Directions: Check every line of the material below for the string "normal", and return the ones that have it.

Extracted entries:
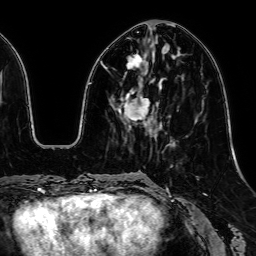
Breast MRI, one axial slice. Position 21 of 64 along the scan axis. Cropped to one breast. Dynamic contrast-enhanced series, time point 2 of 7 at this slice position (early post-contrast). 1.5 T. TE 2.6 ms, TR 5.2 ms. 2.5 mm slice thickness. 256 × 256 image matrix, field of view 230 × 230 mm. Female patient.
Annotated regions visible in this slice (semi-automatic segmentation, software-assisted and operator-edited):
- enhancing-tissue mask used for the functional tumour volume (all voxels passing the contrast-enhancement thresholds inside the analysis volume; usually the tumour): bounding box [x1, y1, x2, y2] px = [124, 53, 150, 121]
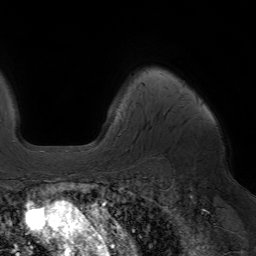
Breast MRI (dynamic contrast-enhanced), one axial slice; slice 53 of 64 in the series (ordered by position); cropped to one breast; dynamic contrast-enhanced series, time point 2 of 7 at this slice position (early post-contrast); 1.5 T; TE 4.2 ms, TR 6.8 ms; 256 × 256 image matrix, field of view 230 × 230 mm. Female patient.
Outlined on this slice (semi-automatically segmented with operator editing):
- enhancing-tissue mask used for the functional tumour volume (all voxels passing the contrast-enhancement thresholds inside the analysis volume; usually the tumour): bounding box (x1, y1, x2, y2) in pixels: (86, 143, 93, 146)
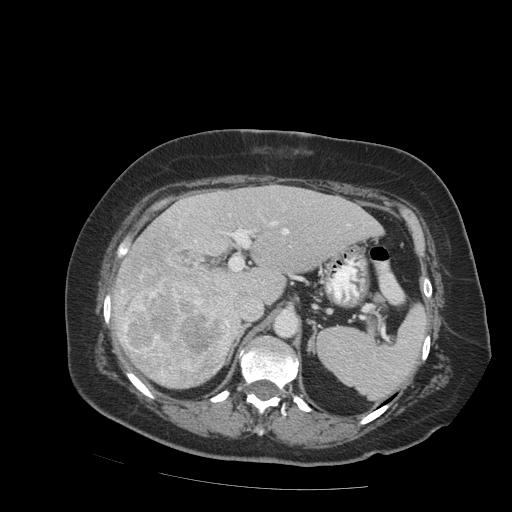
Contrast-enhanced abdominal CT (liver protocol), one axial slice; position 53 of 99 along the scan axis; reconstruction kernel STANDARD; 140 kVp; soft-tissue window (W 400 / L 40 HU); 512 × 512 image matrix, field of view 400 × 400 mm. From the clinical record (not read from this slice): diagnosis: hepatocellular carcinoma (patient treated with transarterial chemoembolisation; whether this scan precedes or follows treatment is not stated here); TNM stage (as recorded): Stage-IVB.
Structures marked on this image (semi-automatic segmentation, software-assisted and operator-edited):
- liver parenchyma outside the tumour (the mass and vessels are separate outlines, so this box may not span the whole liver): bounding box [x1, y1, x2, y2] px = [112, 184, 382, 388]
- mass: [113, 223, 234, 387]
- portal vein: [179, 222, 349, 247]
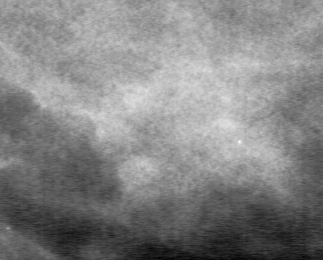
Region of interest cut from a scanned film mammogram (one marked finding), right breast, MLO view, BI-RADS breast density category 2 (scale 1–4).
Finding: mass, shape irregular, margins ill defined; BI-RADS assessment category 4; subtlety rating 1 on a 1 (subtle) to 5 (obvious) scale; pathology (as recorded): benign.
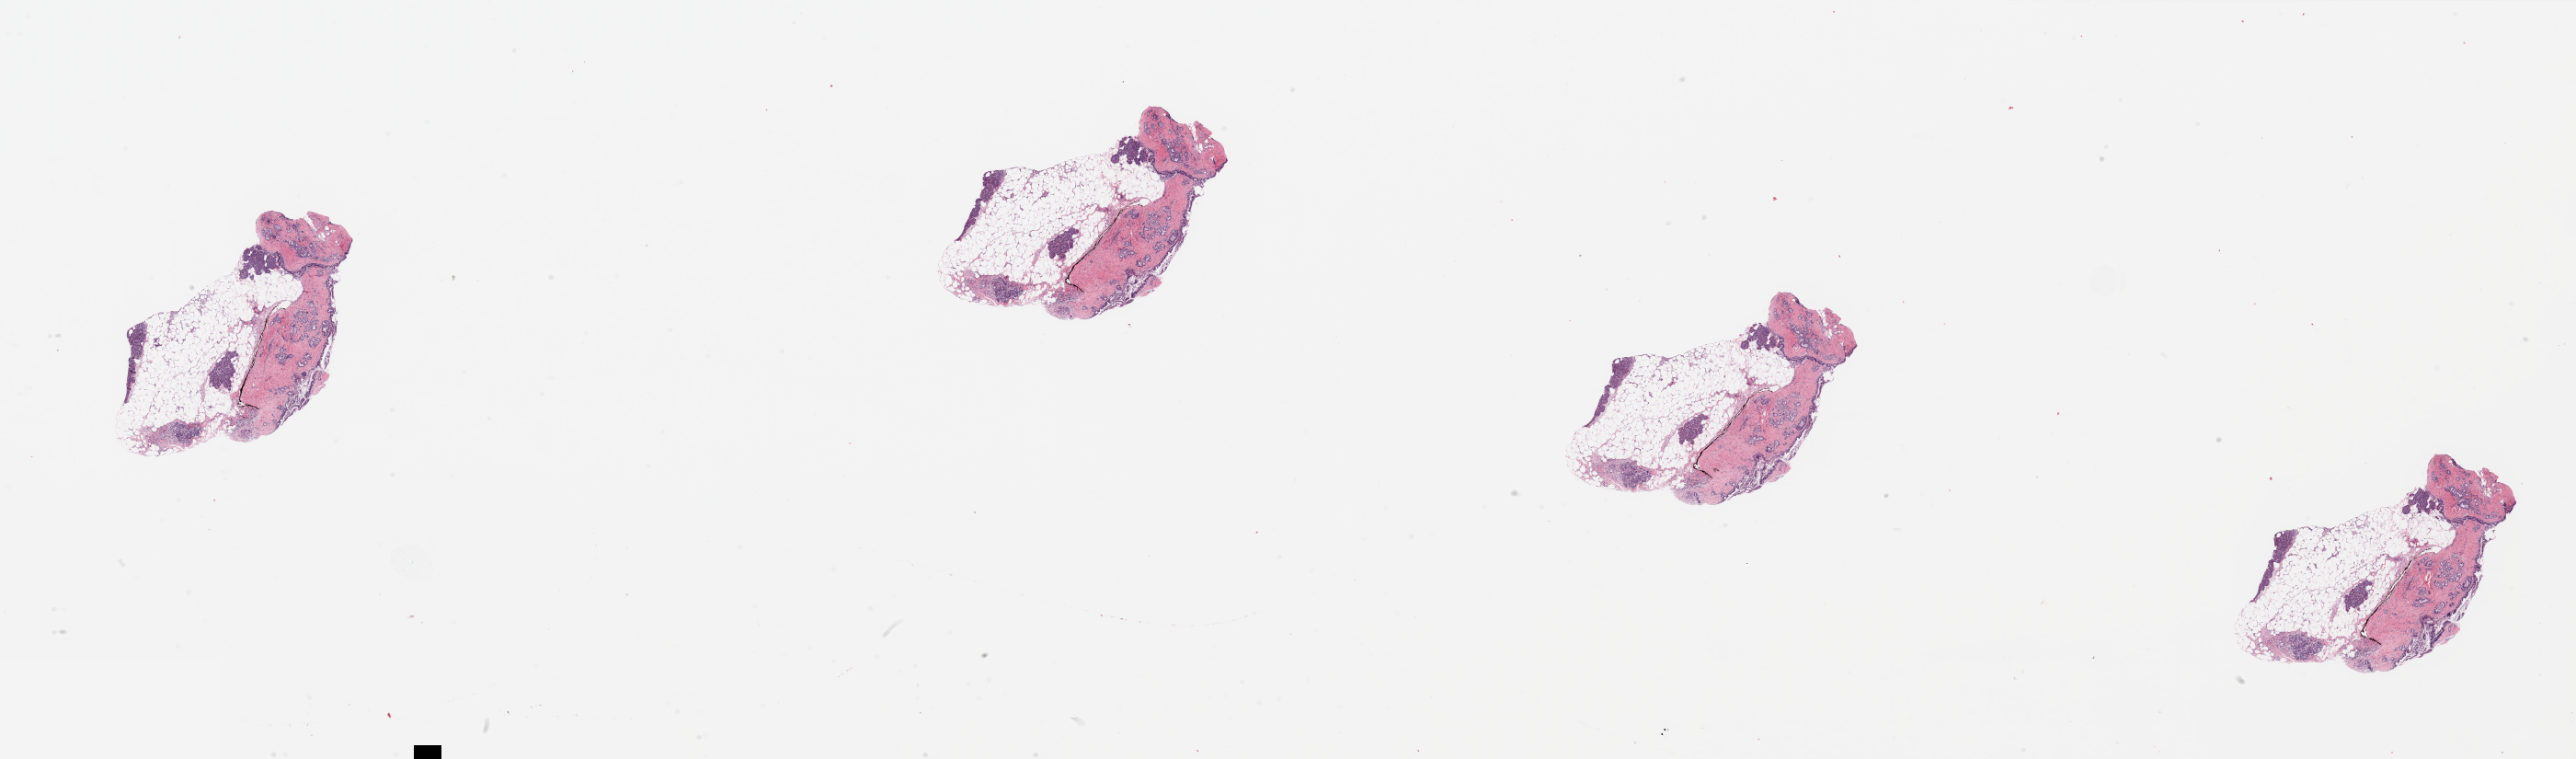
Digitized H&E-stained tissue section (whole slide), low-resolution overview of the scanned area, about 44.3 x 13.0 mm (acquisition: 20x scan); normal (non-tumour) tissue sample, pancreas. 67-year-old female patient.
- this section: normal (non-tumour) tissue from the same patient
- patient diagnosis: Infiltrating duct carcinoma, NOS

Task response:
Digitized H&E-stained tissue section (whole slide), low-resolution overview of the scanned area, about 44.3 x 13.0 mm (acquisition: 20x scan); normal (non-tumour) tissue sample, pancreas. 67-year-old female patient.
- this section: normal (non-tumour) tissue from the same patient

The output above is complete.